↓

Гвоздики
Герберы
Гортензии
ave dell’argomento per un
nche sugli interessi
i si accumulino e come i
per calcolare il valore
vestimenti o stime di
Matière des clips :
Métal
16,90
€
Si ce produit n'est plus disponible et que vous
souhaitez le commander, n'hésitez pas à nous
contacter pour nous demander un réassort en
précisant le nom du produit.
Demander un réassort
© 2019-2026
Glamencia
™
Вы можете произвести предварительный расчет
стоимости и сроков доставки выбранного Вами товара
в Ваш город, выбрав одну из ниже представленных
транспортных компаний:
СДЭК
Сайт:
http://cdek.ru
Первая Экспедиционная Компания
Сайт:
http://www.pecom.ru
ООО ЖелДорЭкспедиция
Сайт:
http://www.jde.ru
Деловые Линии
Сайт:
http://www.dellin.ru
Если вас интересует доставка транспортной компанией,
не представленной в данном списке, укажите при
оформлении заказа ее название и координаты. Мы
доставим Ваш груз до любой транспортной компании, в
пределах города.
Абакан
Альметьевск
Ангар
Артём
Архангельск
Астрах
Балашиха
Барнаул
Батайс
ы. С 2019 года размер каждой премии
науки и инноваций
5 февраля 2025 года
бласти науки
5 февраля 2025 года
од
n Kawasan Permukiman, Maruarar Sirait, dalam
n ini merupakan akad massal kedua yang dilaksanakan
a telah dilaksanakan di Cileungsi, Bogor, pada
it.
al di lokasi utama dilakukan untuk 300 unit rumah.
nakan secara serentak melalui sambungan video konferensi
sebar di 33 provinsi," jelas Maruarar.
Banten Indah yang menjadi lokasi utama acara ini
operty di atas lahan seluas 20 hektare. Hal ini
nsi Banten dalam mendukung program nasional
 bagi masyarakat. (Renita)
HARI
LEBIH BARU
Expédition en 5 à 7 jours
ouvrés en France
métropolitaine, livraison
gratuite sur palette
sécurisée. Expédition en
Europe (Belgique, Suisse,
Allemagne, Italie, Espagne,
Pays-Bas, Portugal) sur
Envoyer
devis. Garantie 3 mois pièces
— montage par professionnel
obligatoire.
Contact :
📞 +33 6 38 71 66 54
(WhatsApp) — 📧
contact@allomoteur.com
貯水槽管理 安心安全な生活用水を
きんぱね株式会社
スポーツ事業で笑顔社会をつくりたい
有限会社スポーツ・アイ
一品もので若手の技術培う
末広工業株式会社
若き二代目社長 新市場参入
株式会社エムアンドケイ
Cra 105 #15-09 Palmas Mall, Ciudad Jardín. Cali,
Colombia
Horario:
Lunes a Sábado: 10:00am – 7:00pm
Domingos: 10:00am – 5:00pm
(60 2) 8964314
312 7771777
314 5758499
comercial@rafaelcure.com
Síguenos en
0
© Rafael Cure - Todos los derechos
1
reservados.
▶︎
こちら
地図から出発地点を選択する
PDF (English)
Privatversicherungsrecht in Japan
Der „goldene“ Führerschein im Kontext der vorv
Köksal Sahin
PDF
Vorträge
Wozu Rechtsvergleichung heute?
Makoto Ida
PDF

↑

* Instructions for the task:
Which of the lines above contain "Expédition"? Return them all.

* Exercise answer:
Expédition en 5 à 7 jours
sécurisée. Expédition en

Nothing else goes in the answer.